** PASSAGE TO READ **
----
The first drain CO 614A is subject to capacitive coupling to other shapes within the pattern 600. Among these are a first coupling capacitance C1 616A between the first drain CO 614A and the second source CO 612B, a second coupling capacitance C2 616B between the first drain CO 614A and the second source 606B, and are a third coupling capacitance C3 616C between the first drain CO 614A and the second gate 608B. As is known to one of ordinary skill in the art, these coupling capacitances 616A-616C are incorporated into a netlist of the pattern through stitch-node identification, and stitch-pin insertion.
Each coupling capacitance 616A-616C is modeled in the netlist of pattern 600 by incorporating a stitch-pin on each shape that experiences a respective coupling capacitance. The first coupling capacitance C1 616A therefore results in identification of a first stitch-node 618A on the first drain CO 614A, and a second stitch-node 618B on the second source CO 612B. Likewise, the second coupling capacitance C2 616B results in identification of a third stitch-node 618C on the first drain CO 614A, and a forth stitch-node 616D on the second source 606B. And, the third coupling capacitance C3 616C results in identification of a fifth stitch-node 616E on the first drain CO 614A, and a sixth stitch-node 616F on the second gate 608B. Each stitch-node 618A-618F has a unique name (e.g., the third stitch-node 618C may be called FET1_drain_PO, etc) such that an extraction tool may define a respective stitch-pin for each respective stitch-node, wherein a stitch-pin comprises a marker added to the layout to inform the extraction tool to create a stitch-node to assign appropriate extraction parameters to the pattern.
----
** LISTED RECORDS **
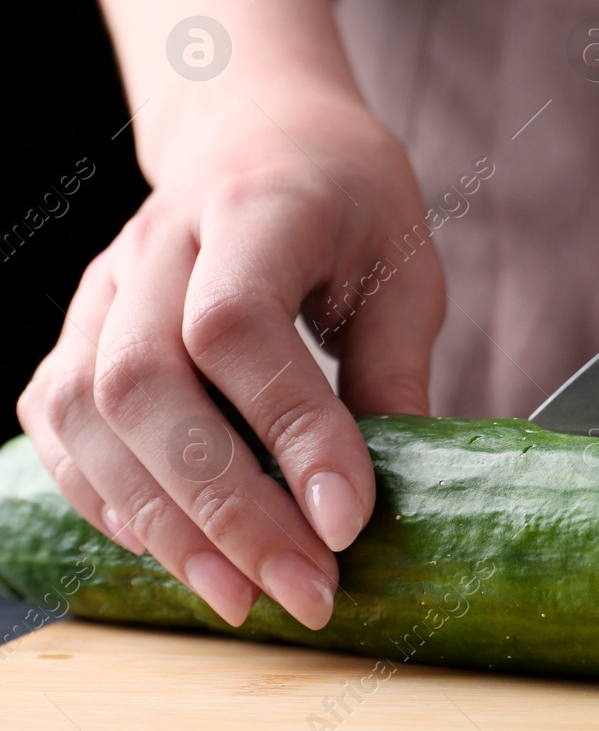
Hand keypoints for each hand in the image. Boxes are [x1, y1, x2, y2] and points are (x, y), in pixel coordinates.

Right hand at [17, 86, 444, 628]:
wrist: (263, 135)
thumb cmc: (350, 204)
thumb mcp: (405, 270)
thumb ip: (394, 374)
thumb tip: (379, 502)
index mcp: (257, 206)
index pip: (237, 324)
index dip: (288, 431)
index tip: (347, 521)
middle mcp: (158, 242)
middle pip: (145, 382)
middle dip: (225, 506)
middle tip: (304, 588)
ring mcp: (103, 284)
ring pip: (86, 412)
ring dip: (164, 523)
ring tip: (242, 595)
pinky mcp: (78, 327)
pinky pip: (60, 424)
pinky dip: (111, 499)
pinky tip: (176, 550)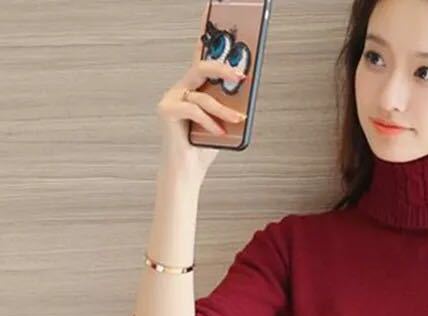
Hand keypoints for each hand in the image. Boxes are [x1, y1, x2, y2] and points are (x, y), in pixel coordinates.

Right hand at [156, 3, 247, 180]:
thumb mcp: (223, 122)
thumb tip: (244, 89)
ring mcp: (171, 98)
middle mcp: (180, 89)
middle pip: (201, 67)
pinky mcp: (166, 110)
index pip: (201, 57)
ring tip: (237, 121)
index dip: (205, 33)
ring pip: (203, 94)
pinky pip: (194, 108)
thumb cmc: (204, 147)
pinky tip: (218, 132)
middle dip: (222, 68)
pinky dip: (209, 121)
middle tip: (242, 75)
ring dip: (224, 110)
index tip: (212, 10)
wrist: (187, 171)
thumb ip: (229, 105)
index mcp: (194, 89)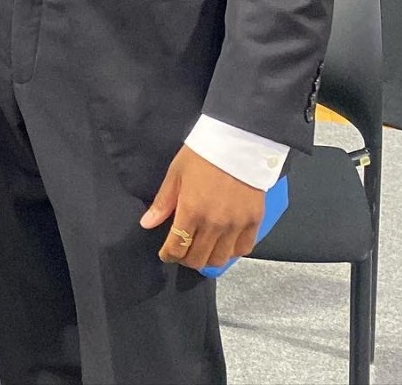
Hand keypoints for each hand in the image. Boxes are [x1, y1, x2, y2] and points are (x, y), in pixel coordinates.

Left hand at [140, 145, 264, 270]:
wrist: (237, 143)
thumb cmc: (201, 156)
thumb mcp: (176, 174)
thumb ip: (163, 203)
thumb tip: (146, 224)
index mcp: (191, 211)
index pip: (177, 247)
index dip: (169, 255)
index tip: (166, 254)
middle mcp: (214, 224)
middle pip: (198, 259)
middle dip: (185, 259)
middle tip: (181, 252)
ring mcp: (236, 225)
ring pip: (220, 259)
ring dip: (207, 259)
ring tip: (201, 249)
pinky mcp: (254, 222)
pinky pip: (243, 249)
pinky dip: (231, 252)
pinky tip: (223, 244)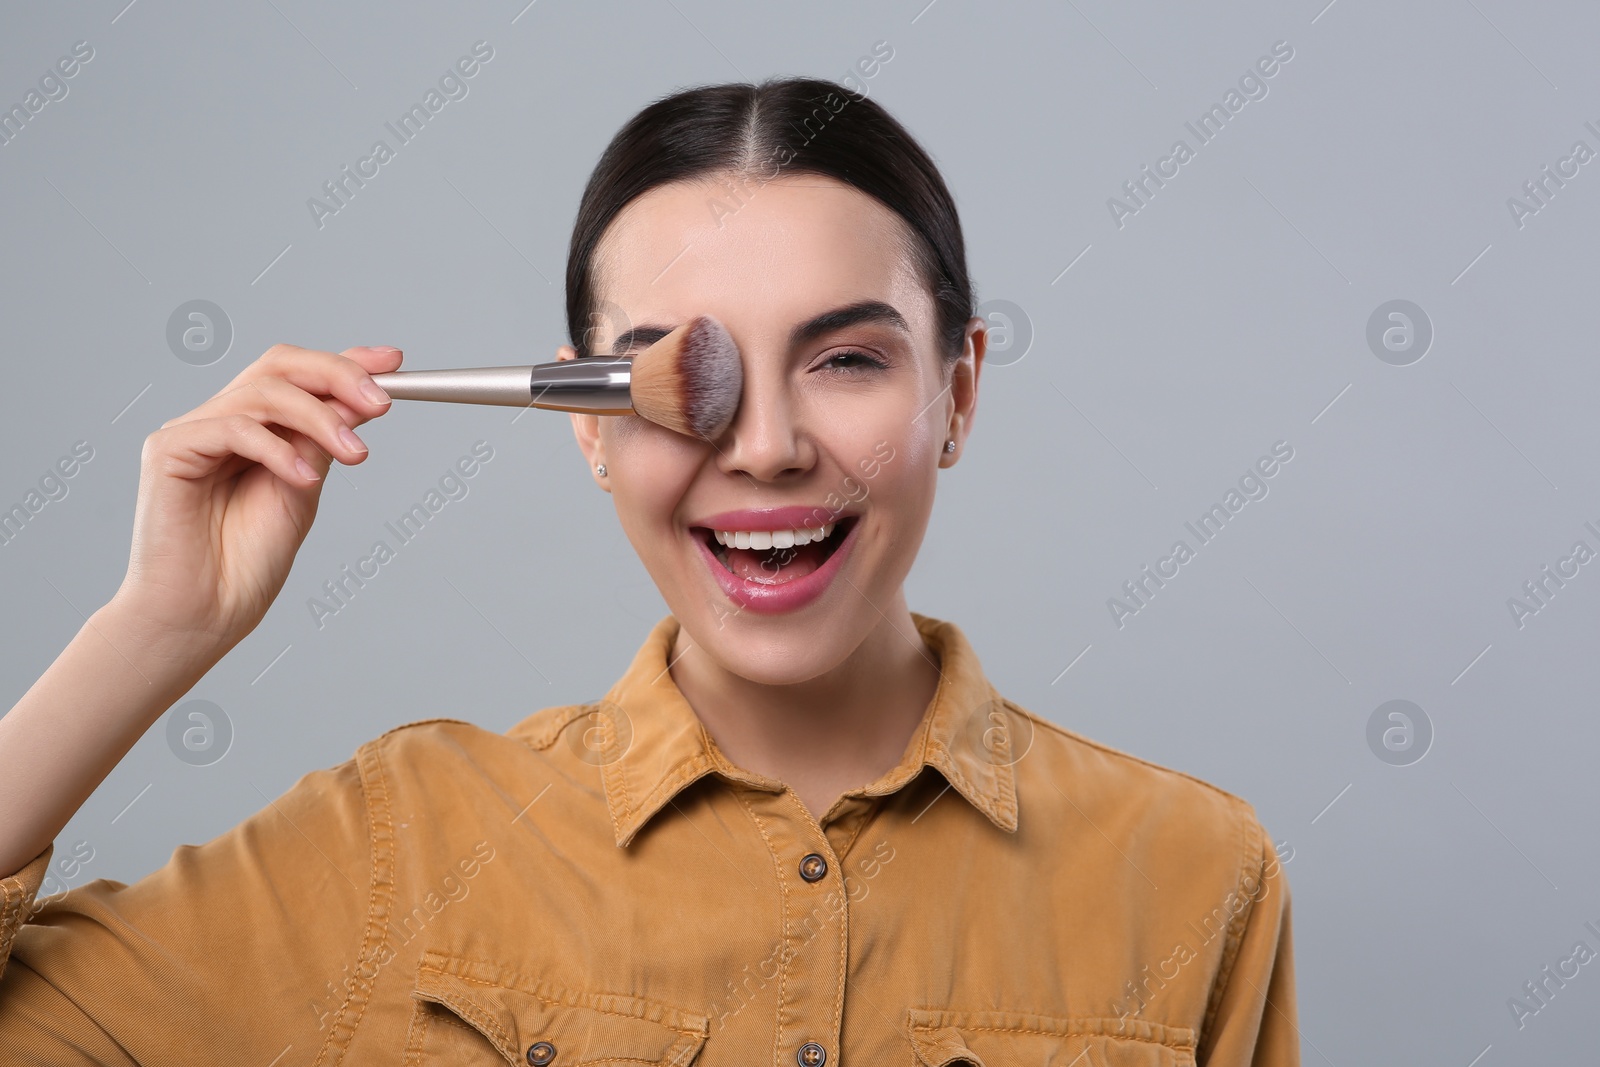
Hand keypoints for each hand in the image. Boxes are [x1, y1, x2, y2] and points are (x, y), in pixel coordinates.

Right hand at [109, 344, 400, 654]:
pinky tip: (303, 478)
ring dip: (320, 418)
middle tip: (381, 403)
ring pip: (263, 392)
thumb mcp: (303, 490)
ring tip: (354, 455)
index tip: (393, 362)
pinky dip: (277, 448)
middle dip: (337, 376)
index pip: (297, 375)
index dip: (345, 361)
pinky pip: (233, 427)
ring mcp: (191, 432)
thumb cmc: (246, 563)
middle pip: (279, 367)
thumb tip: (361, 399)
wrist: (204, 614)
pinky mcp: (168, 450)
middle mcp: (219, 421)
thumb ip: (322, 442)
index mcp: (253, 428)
----
** PROMPT 1 **
Using the stitch-node passage, decide whether each statement below agrees with it. For each, answer yes or no and quote the words that settle it.
(a) The second coupling capacitance C2 616B lies between the first drain CO 614A and the second gate 608B.
(b) The first coupling capacitance C1 616A leads to a first stitch-node on the first drain CO 614A.
(c) A stitch-pin comprises a marker added to the layout.
** PROMPT 2 **
Please reproduce the part of the stitch-node passage starting with "The first drain CO 614A is" and going on through "and stitch-pin insertion.".

** WRITTEN ANSWER 1 **
(a) No: "a second coupling capacitance C2 616B between the first drain CO 614A and the second source 606B"
(b) Yes: "The first coupling capacitance C1 616A therefore results in identification of a first stitch-node 618A on the first drain CO 614A"
(c) Yes: "a stitch-pin comprises a marker added to the layout to inform the extraction tool to create a stitch-node"

** WRITTEN ANSWER 2 **
The first drain CO 614A is subject to capacitive coupling to other shapes within the pattern 600. Among these are a first coupling capacitance C1 616A between the first drain CO 614A and the second source CO 612B, a second coupling capacitance C2 616B between the first drain CO 614A and the second source 606B, and are a third coupling capacitance C3 616C between the first drain CO 614A and the second gate 608B. As is known to one of ordinary skill in the art, these coupling capacitances 616A-616C are incorporated into a netlist of the pattern through stitch-node identification, and stitch-pin insertion.